## What to produce
Set every record down again exactly. Do not carry over the pictures.
= = =
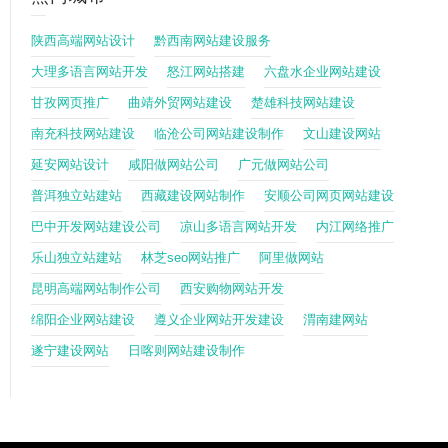
陕西高端网站设计
黔西南网站建设服务
大理多语言网站开发
怒江网站搭建
六盘水企业网站建设
甘孜网页推广
曲靖外贸网站建设
楚雄科技网站建设
南充科技网站建设
临沧公司网站建设制作
文山建设网站
延安网站设计
咸阳做网站公司
广元做网站公司
普洱独立站建站
西藏建设网站制作
安顺公司网页网站建设
巴中开发网站建设公司
凉山多语言网站开发
内江网络推广
乐山独立站建站
林芝seo网站推广
阿里做网站
昆明高端网站制作公司
西安购物网站开发
绵阳企业网站建设
遵义企业网站开发建设
渭南建网站
遂宁建设网站
日喀则网站建设制作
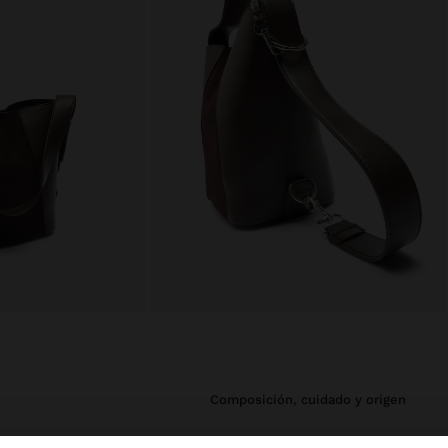
composición, cuidado y origen
n cremallera,
Composición Exterior: 70%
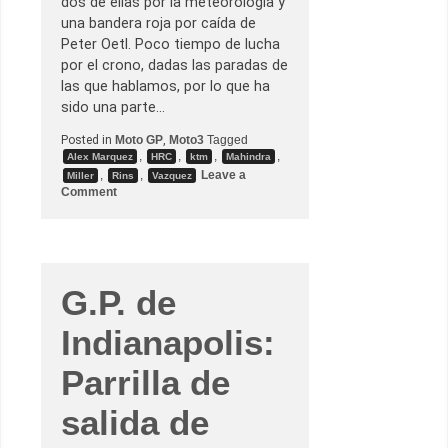
dos de ellas por la meteorología y
i
d
una bandera roja por caída de
e
Peter Oetl. Poco tiempo de lucha
t
o
por el crono, dadas las paradas de
d
las que hablamos, por lo que ha
o
e
sido una parte…
n
l
Posted in
Moto GP
,
Moto3
Tagged
a
,
,
,
,
Alex Marquez
HRC
ktm
Mahindra
ú
l
,
,
Leave a
Miller
Rins
Vazquez
t
o
Comment
i
n
m
G
a
.
c
P
u
.
r
d
v
e
G.P. de
a
B
.
r
Indianapolis:
n
o
–
Parrilla de
M
á
r
salida de
q
u
e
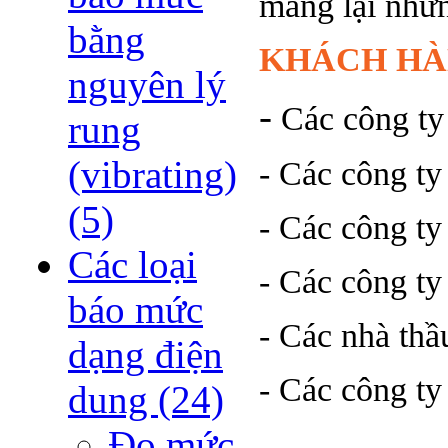
mang lại nhữn
bằng
KHÁCH HÀ
nguyên lý
-
Các công ty k
rung
(vibrating)
- Các công ty 
(5)
- Các công ty 
Các loại
- Các công ty
báo mức
- Các nhà thâ
dạng điện
- Các công ty x
dung
(24)
Đo mức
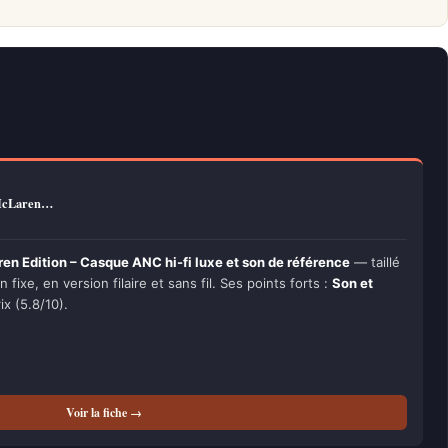
 McLaren…
n Edition – Casque ANC hi-fi luxe et son de référence
— taillé
 fixe, en version filaire et sans fil. Ses points forts :
Son et
ix (5.8/10).
Voir la fiche →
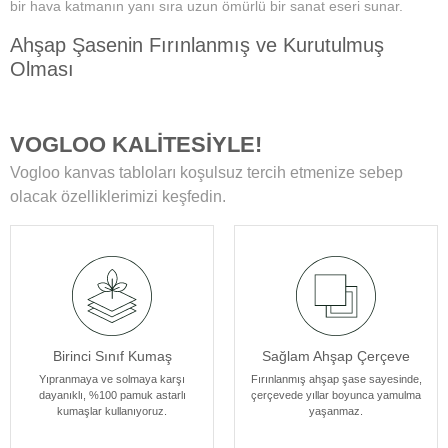
bir hava katmanın yanı sıra uzun ömürlü bir sanat eseri sunar.
Ahşap Şasenin Fırınlanmış ve Kurutulmuş
Olması
Tablolarımızın zamanla deformasyon, bükülme veya yamulma gibi
sorunlarla karşılaşmamasını sağlar. Her bir tablomuz, sağlam
VOGLOO KALİTESİYLE!
ahşap şase sayesinde uzun yıllar boyunca ilk günkü formunu korur.
Vogloo kanvas tabloları koşulsuz tercih etmenize sebep
Yüksek Çözünürlüklü Baskılarımız
olacak özelliklerimizi keşfedin.
Modern teknolojiye sahip özel makineler kullanılarak üretilir. Bu
sayede tablolarımız ömür boyu solmama garantisi sunar. Ayrıca,
baskı sonrası uyguladığımız özel yüzey koruyucu ile tablolar,
canlılıklarını her zaman korur ve duvarlarınızı güzelleştirir.
Kenar Baskısıyla Tablolarımızın Kenar Kısımları
Birinci Sınıf Kumaş
Sağlam Ahşap Çerçeve
Resmin dokusu ve renklerinin zarif bir şekilde devam ettiği özel bir
tasarıma sahiptir. Bu detay, tablolarımızı ek çerçeve ihtiyacı
Yıpranmaya ve solmaya karşı
Fırınlanmış ahşap şase sayesinde,
dayanıklı, %100 pamuk astarlı
çerçevede yıllar boyunca yamulma
olmadan asılabilir kılar, böylece sanat eserleriniz odanızın
kumaşlar kullanıyoruz.
yaşanmaz.
atmosferine mükemmel bir şekilde uyum sağlar. Her bir tablomuz,
sanatseverlere özel bir estetik deneyim sunmak için özenle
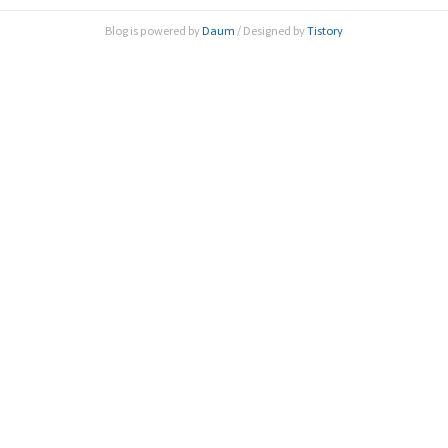
ST Regional Workshop’과 ‘2019년도 AASSA 이사회’를 공
Blog is powered by
Daum
/ Designed by
Tistory
동 개최했다. AASSA는 아시아 최대 과학기술 국제기구로..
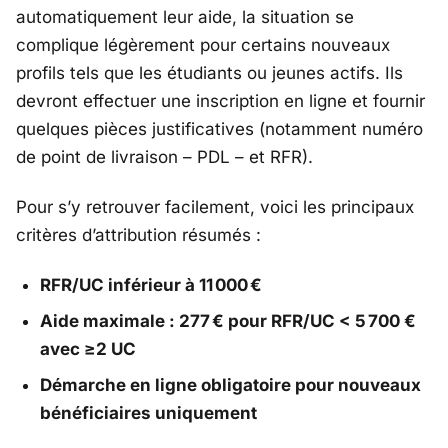
automatiquement leur aide, la situation se
complique légèrement pour certains nouveaux
profils tels que les étudiants ou jeunes actifs. Ils
devront effectuer une inscription en ligne et fournir
quelques pièces justificatives (notamment numéro
de point de livraison – PDL – et RFR).
Pour s’y retrouver facilement, voici les principaux
critères d’attribution résumés :
RFR/UC inférieur à 11 000 €
Aide maximale : 277 € pour RFR/UC < 5 700 €
avec ≥2 UC
Démarche en ligne obligatoire pour nouveaux
bénéficiaires uniquement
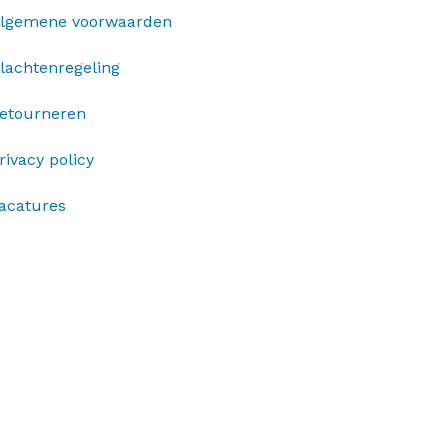
lgemene voorwaarden
lachtenregeling
etourneren
rivacy policy
acatures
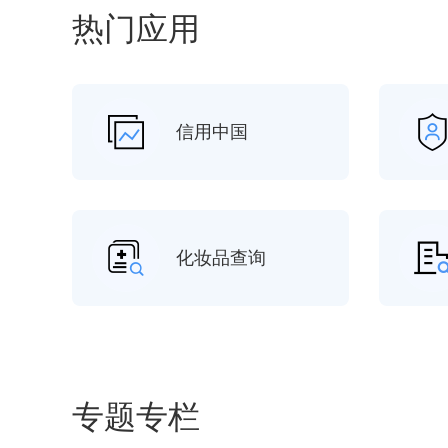
热门应用
信用中国
化妆品查询
专题专栏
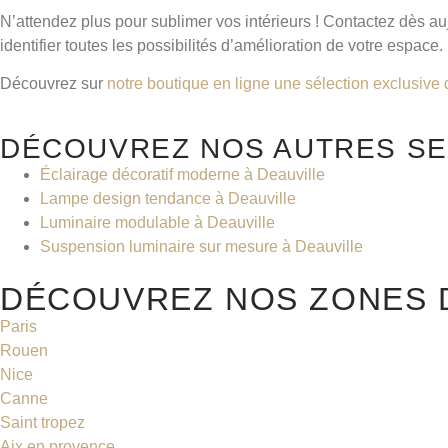
N’attendez plus pour sublimer vos intérieurs ! Contactez dès auj
identifier toutes les possibilités d’amélioration de votre espace.
Découvrez sur
notre boutique en ligne une sélection exclusive 
DÉCOUVREZ NOS AUTRES SE
Éclairage décoratif moderne à Deauville
Lampe design tendance à Deauville
Luminaire modulable à Deauville
Suspension luminaire sur mesure à Deauville
DÉCOUVREZ NOS ZONES D
Paris
Rouen
Nice
Canne
Saint tropez
Aix en provence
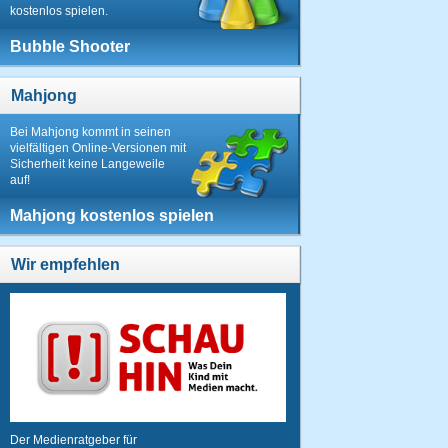
kostenlos spielen.
Bubble Shooter
Mahjong
Bei Mahjong kommt in seinen
vielfältigen Online-Versionen mit
Sicherheit keine Langeweile
auf!
Mahjong kostenlos spielen
Wir empfehlen
Der Medienratgeber für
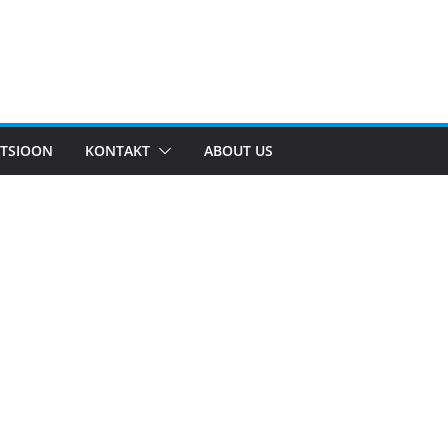
TSIOON
KONTAKT
ABOUT US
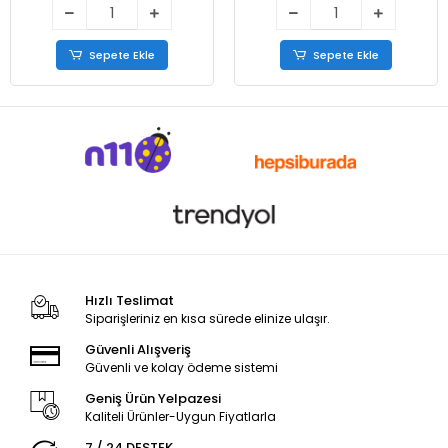
Sepete Ekle
Sepete Ekle
Hızlı Teslimat
Siparişleriniz en kısa sürede elinize ulaşır.
Güvenli Alışveriş
Güvenli ve kolay ödeme sistemi
Geniş Ürün Yelpazesi
Kaliteli Ürünler-Uygun Fiyatlarla
7 / 24 DESTEK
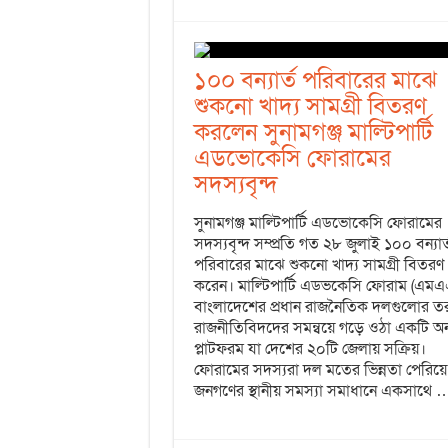
১০০ বন্যার্ত পরিবারের মাঝে
শুকনো খাদ্য সামগ্রী বিতরণ
করলেন সুনামগঞ্জ মাল্টিপার্টি
এডভোকেসি ফোরামের
সদস্যবৃন্দ
সুনামগঞ্জ মাল্টিপার্টি এডভোকেসি ফোরামের
সদস্যবৃন্দ সম্প্রতি গত ২৮ জুলাই ১০০ বন্যার্
পরিবারের মাঝে শুকনো খাদ্য সামগ্রী বিতরণ
করেন। মাল্টিপার্টি এডভকেসি ফোরাম (এম
বাংলাদেশের প্রধান রাজনৈতিক দলগুলোর ত
রাজনীতিবিদদের সমন্বয়ে গড়ে ওঠা একটি অন
প্লাটফরম যা দেশের ২০টি জেলায় সক্রিয়।
ফোরামের সদস্যরা দল মতের ভিন্নতা পেরিয়ে
জনগণের স্থানীয় সমস্যা সমাধানে একসাথে 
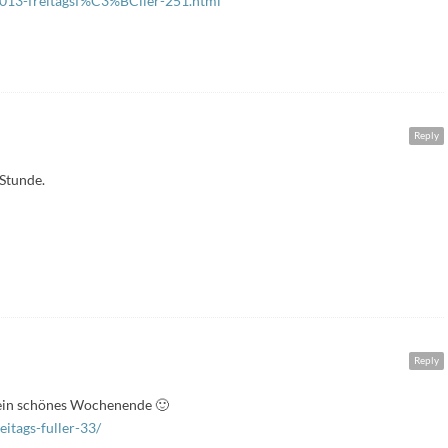
2013-freitagsf%C3%BCller-251.html
Reply
Stunde.
Reply
ein schönes Wochenende 🙂
itags-fuller-33/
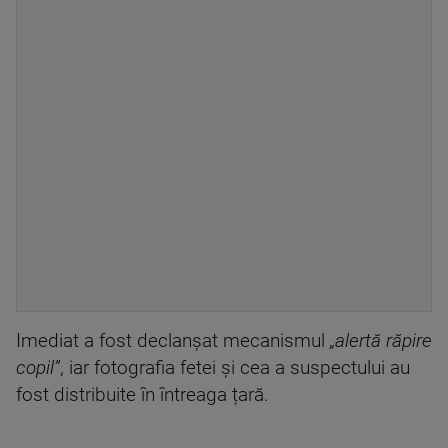
Imediat a fost declanșat mecanismul
„alertă răpire
copil”
, iar fotografia fetei și cea a suspectului au
fost distribuite în întreaga țară.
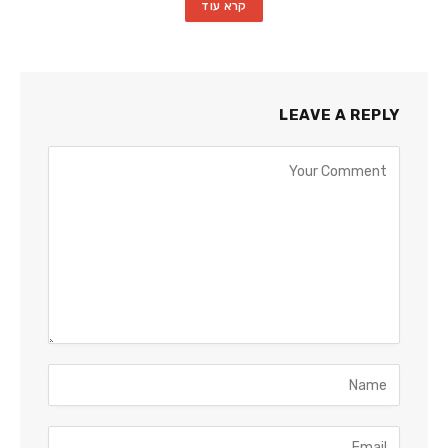
קרא עוד
LEAVE A REPLY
= = =
## Result of this task
陕西高端网站设计
黔西南网站建设服务
大理多语言网站开发
怒江网站搭建
六盘水企业网站建设
甘孜网页推广
曲靖外贸网站建设
楚雄科技网站建设
南充科技网站建设
临沧公司网站建设制作
文山建设网站
延安网站设计
咸阳做网站公司
广元做网站公司
普洱独立站建站
西藏建设网站制作
安顺公司网页网站建设
巴中开发网站建设公司
凉山多语言网站开发
内江网络推广
乐山独立站建站
林芝seo网站推广
阿里做网站
昆明高端网站制作公司
西安购物网站开发
绵阳企业网站建设
遵义企业网站开发建设
渭南建网站
遂宁建设网站
日喀则网站建设制作
composición, cuidado y origen
n cremallera,
Composición Exterior: 70%
dos de ellas por la meteorología y
i
d
una bandera roja por caída de
e
Peter Oetl. Poco tiempo de lucha
t
o
por el crono, dadas las paradas de
d
las que hablamos, por lo que ha
o
e
sido una parte…
n
l
Posted in
Moto GP
,
Moto3
Tagged
a
,
,
,
,
Alex Marquez
HRC
ktm
Mahindra
ú
l
,
,
Leave a
Miller
Rins
Vazquez
t
o
Comment
i
n
m
G
a
.
c
P
u
.
r
d
v
e
G.P. de
a
B
.
r
Indianapolis:
n
o
–
Parrilla de
M
á
r
salida de
q
u
e
mang lại nhữn
bằng
KHÁCH HÀ
nguyên lý
-
Các công ty k
rung
(vibrating)
- Các công ty 
(5)
- Các công ty 
Các loại
- Các công ty
báo mức
- Các nhà thâ
dạng điện
- Các công ty x
dung
(24)
Đo mức
 McLaren…
n Edition – Casque ANC hi-fi luxe et son de référence
— taillé
 fixe, en version filaire et sans fil. Ses points forts :
Son et
ix (5.8/10).
Voir la fiche →
bir hava katmanın yanı sıra uzun ömürlü bir sanat eseri sunar.
Ahşap Şasenin Fırınlanmış ve Kurutulmuş
Olması
Tablolarımızın zamanla deformasyon, bükülme veya yamulma gibi
sorunlarla karşılaşmamasını sağlar. Her bir tablomuz, sağlam
VOGLOO KALİTESİYLE!
ahşap şase sayesinde uzun yıllar boyunca ilk günkü formunu korur.
Vogloo kanvas tabloları koşulsuz tercih etmenize sebep
Yüksek Çözünürlüklü Baskılarımız
olacak özelliklerimizi keşfedin.
Modern teknolojiye sahip özel makineler kullanılarak üretilir. Bu
sayede tablolarımız ömür boyu solmama garantisi sunar. Ayrıca,
baskı sonrası uyguladığımız özel yüzey koruyucu ile tablolar,
canlılıklarını her zaman korur ve duvarlarınızı güzelleştirir.
Kenar Baskısıyla Tablolarımızın Kenar Kısımları
Birinci Sınıf Kumaş
Sağlam Ahşap Çerçeve
Resmin dokusu ve renklerinin zarif bir şekilde devam ettiği özel bir
tasarıma sahiptir. Bu detay, tablolarımızı ek çerçeve ihtiyacı
Yıpranmaya ve solmaya karşı
Fırınlanmış ahşap şase sayesinde,
dayanıklı, %100 pamuk astarlı
çerçevede yıllar boyunca yamulma
olmadan asılabilir kılar, böylece sanat eserleriniz odanızın
kumaşlar kullanıyoruz.
yaşanmaz.
atmosferine mükemmel bir şekilde uyum sağlar. Her bir tablomuz,
sanatseverlere özel bir estetik deneyim sunmak için özenle
ST Regional Workshop’과 ‘2019년도 AASSA 이사회’를 공
Blog is powered by
Daum
/ Designed by
Tistory
동 개최했다. AASSA는 아시아 최대 과학기술 국제기구로..
automatiquement leur aide, la situation se
complique légèrement pour certains nouveaux
profils tels que les étudiants ou jeunes actifs. Ils
devront effectuer une inscription en ligne et fournir
quelques pièces justificatives (notamment numéro
de point de livraison – PDL – et RFR).
Pour s’y retrouver facilement, voici les principaux
critères d’attribution résumés :
RFR/UC inférieur à 11 000 €
Aide maximale : 277 € pour RFR/UC < 5 700 €
avec ≥2 UC
Démarche en ligne obligatoire pour nouveaux
bénéficiaires uniquement
lgemene voorwaarden
lachtenregeling
etourneren
rivacy policy
acatures
热门应用
信用中国
化妆品查询
专题专栏
N’attendez plus pour sublimer vos intérieurs ! Contactez dès auj
identifier toutes les possibilités d’amélioration de votre espace.
Découvrez sur
notre boutique en ligne une sélection exclusive 
DÉCOUVREZ NOS AUTRES SE
Éclairage décoratif moderne à Deauville
Lampe design tendance à Deauville
Luminaire modulable à Deauville
Suspension luminaire sur mesure à Deauville
DÉCOUVREZ NOS ZONES D
Paris
Rouen
Nice
Canne
Saint tropez
Aix en provence
kostenlos spielen.
Bubble Shooter
Mahjong
Bei Mahjong kommt in seinen
vielfältigen Online-Versionen mit
Sicherheit keine Langeweile
auf!
Mahjong kostenlos spielen
Wir empfehlen
Der Medienratgeber für
TSIOON
KONTAKT
ABOUT US
Sepete Ekle
Sepete Ekle
Hızlı Teslimat
Siparişleriniz en kısa sürede elinize ulaşır.
Güvenli Alışveriş
Güvenli ve kolay ödeme sistemi
Geniş Ürün Yelpazesi
Kaliteli Ürünler-Uygun Fiyatlarla
7 / 24 DESTEK
১০০ বন্যার্ত পরিবারের মাঝে
শুকনো খাদ্য সামগ্রী বিতরণ
করলেন সুনামগঞ্জ মাল্টিপার্টি
এডভোকেসি ফোরামের
সদস্যবৃন্দ
সুনামগঞ্জ মাল্টিপার্টি এডভোকেসি ফোরামের
সদস্যবৃন্দ সম্প্রতি গত ২৮ জুলাই ১০০ বন্যার্
পরিবারের মাঝে শুকনো খাদ্য সামগ্রী বিতরণ
করেন। মাল্টিপার্টি এডভকেসি ফোরাম (এম
বাংলাদেশের প্রধান রাজনৈতিক দলগুলোর ত
রাজনীতিবিদদের সমন্বয়ে গড়ে ওঠা একটি অন
প্লাটফরম যা দেশের ২০টি জেলায় সক্রিয়।
ফোরামের সদস্যরা দল মতের ভিন্নতা পেরিয়ে
জনগণের স্থানীয় সমস্যা সমাধানে একসাথে 
2013-freitagsf%C3%BCller-251.html
Reply
Stunde.
Reply
ein schönes Wochenende 🙂
itags-fuller-33/
Imediat a fost declanșat mecanismul
„alertă răpire
copil”
, iar fotografia fetei și cea a suspectului au
fost distribuite în întreaga țară.
קרא עוד
LEAVE A REPLY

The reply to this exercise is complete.